An important amendment ensures that the bargaining rights and the collective agreement will be carried over when an undertaking moves from provincial to federal jurisdiction. This is particularly important in these times when changes in ownership can occur frequently. It will prevent unnecessary disruption in labour-management relations and deter those who would use jurisdiction hopping to avoid bargaining obligations.
The next item deals with successive contracts for service in the airport industry. When a contract for services such as aircraft refuelling or security screening is transferred as a result of retendering, the new contractor will have to pay equivalent remuneration to employees. In the past the end of each contract has resulted in the loss of remuneration and employment for a group of workers mainly composed of women and immigrants.

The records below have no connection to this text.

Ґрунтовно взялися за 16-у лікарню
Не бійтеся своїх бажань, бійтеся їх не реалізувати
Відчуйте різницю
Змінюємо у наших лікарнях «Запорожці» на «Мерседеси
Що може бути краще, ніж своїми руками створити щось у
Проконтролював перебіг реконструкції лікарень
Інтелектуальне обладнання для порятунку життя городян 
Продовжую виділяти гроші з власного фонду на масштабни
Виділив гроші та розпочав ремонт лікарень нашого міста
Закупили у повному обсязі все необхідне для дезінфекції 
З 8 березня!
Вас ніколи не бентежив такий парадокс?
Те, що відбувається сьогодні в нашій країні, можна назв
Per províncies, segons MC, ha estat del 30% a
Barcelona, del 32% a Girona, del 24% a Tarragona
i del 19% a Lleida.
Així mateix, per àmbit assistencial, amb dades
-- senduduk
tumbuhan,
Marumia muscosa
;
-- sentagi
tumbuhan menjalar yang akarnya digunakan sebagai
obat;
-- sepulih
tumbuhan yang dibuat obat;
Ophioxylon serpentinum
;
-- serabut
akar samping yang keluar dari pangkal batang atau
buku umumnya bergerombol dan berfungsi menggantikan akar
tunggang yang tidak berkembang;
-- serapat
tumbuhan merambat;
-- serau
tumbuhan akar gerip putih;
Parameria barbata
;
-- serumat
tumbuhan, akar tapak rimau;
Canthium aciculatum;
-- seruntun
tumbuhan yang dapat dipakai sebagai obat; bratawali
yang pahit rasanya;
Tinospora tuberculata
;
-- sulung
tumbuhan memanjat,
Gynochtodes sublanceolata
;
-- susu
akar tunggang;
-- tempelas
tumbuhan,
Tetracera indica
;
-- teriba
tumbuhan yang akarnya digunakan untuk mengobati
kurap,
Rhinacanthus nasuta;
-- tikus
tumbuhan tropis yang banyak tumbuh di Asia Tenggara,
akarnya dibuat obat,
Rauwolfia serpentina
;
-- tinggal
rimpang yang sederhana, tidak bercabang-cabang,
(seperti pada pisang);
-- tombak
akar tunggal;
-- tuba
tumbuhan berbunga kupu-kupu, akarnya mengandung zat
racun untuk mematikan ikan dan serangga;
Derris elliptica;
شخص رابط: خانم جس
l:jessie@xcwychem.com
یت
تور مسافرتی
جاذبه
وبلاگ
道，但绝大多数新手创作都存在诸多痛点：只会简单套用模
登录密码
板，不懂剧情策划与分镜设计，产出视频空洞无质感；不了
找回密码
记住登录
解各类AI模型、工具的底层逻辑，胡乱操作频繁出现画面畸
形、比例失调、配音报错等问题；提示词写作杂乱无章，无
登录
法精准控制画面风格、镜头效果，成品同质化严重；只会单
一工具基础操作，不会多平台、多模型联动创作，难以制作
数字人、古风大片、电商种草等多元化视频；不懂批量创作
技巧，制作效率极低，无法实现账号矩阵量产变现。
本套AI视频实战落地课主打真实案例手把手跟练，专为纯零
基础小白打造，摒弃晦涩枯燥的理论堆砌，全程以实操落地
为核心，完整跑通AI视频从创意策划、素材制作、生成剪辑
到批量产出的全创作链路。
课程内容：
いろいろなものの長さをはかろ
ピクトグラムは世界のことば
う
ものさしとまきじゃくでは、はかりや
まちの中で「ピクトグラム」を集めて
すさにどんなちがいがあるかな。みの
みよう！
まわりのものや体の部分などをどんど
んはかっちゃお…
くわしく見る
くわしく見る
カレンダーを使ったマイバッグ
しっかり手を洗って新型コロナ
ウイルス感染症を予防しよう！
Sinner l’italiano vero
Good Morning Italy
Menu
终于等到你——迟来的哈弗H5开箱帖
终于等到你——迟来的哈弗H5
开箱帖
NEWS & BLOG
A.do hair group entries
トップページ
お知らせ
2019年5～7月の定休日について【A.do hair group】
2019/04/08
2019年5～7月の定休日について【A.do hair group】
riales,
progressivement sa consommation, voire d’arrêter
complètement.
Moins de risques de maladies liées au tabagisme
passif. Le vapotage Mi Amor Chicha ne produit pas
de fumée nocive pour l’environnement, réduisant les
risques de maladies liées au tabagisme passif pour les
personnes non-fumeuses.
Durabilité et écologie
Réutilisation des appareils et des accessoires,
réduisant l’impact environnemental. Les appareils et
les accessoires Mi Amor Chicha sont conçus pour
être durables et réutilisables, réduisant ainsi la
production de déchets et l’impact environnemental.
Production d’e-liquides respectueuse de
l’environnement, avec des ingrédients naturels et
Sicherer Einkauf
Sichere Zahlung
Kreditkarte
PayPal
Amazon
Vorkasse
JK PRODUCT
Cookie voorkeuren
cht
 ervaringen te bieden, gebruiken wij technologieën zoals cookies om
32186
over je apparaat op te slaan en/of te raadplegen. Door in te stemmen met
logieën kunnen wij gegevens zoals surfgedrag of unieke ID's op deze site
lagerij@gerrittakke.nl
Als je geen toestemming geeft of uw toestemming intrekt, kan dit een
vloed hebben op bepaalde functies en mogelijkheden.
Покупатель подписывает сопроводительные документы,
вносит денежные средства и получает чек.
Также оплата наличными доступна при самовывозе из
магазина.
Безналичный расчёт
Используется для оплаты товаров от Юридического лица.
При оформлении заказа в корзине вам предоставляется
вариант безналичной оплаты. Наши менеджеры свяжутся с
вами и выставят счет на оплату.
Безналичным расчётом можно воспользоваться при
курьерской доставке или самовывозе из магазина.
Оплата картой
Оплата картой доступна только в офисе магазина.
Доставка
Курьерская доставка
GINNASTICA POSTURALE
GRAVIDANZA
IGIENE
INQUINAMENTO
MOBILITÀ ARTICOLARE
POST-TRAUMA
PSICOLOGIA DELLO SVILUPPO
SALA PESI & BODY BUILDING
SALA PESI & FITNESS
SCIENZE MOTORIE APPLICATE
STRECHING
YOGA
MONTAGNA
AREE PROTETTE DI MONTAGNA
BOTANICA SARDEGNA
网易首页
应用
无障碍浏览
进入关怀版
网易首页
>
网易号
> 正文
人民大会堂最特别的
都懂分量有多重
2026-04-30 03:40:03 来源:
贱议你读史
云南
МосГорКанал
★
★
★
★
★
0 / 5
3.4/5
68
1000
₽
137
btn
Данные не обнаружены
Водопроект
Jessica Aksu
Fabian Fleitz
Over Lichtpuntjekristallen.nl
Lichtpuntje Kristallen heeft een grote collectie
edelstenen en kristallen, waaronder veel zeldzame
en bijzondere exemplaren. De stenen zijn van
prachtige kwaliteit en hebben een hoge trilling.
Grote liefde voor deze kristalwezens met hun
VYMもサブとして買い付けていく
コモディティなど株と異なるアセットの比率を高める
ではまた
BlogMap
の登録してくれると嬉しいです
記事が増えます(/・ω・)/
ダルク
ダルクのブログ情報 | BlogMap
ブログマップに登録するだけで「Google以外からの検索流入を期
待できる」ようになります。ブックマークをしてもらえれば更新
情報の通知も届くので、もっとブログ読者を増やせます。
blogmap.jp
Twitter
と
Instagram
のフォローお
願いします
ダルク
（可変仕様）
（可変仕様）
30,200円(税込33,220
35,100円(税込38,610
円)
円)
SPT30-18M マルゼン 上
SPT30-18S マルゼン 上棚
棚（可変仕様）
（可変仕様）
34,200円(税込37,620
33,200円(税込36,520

I feel it is our utmost responsibility to give them some protection against a competition process that would otherwise be based on who can pay the lowest wages.
This amendment will create a level playing field for contractors whose employees are unionized and reduce turnover rates, an important element to help maintain our airports at the highest security level possible.
In the new code grain handlers and their employers will retain the right to strike and lockout. In the event of a work stoppage involving other parties in port related activities, including longshoremen, service affecting grain shipment must be maintained.
The shipment of grain is a multimillion dollar industry. We export to over 70 countries and the livelihood of over 130,000 farmers depends on our reputation as a reliable supplier and exporter.
When a work stoppage involving employees in longshoring or other port operations impact on grain exports, special labour legislation has become the normal reaction. This has effectively removed the incentive for the parties to resolve their own disputes.
Taking grain shipping out of the equation will allow the parties to address their differences in a less destructive manner, accept the responsibility for their own actions and forego involving Parliament in the resolution of their disagreements. We are confident that this measure will address the vast majority of disruption to grain exports at Canadian ports.
In 1999 we will review its effectiveness and if necessary we will look at the stronger measures like those recommended in the west coast ports industry inquiry in order to deal with this important problem for the whole country.
Finally, let me make it crystal clear that the amendments to the Corporations and Labour Unions Returns Act, as we call it CALURA, do not in any way diminish the accountability process of the unions. On the contrary, Statistics Canada has found a better, more efficient and cheaper way to collect the data. It will be included in the labour force survey Stats Canada receives every month from the union membership.
This simple operation will save Statistics Canada $300,000 a year and give us regular, reliable data. This is, therefore, a noticeable improvement to the old procedure and I am very happy to present it in Bill C-66.
In conclusion, I would like to share with my colleagues a very wise remark made in the Sims report. The report maintained that the Canada Labour Code must strike a balance between conflicting values and interests; between the interests of the employees and those of the employers; between social and economic priorities; between rights and responsibilities; between individual and majority rights; between the public interest and free collective bargaining.
This is exactly what we tried to do with the review of the Canada Labour Code. Therefore, I would urge my colleagues to support this motion. Bill C-66 will then be immediately referred to the standing committee. All those interested will be able to express
their viewpoints to committee members, who will then report on the suggestions that were made.
This is how all my colleagues can help turn the Canada Labour Code into a modern and useful tool to help both management and unions to settle their labour disputes.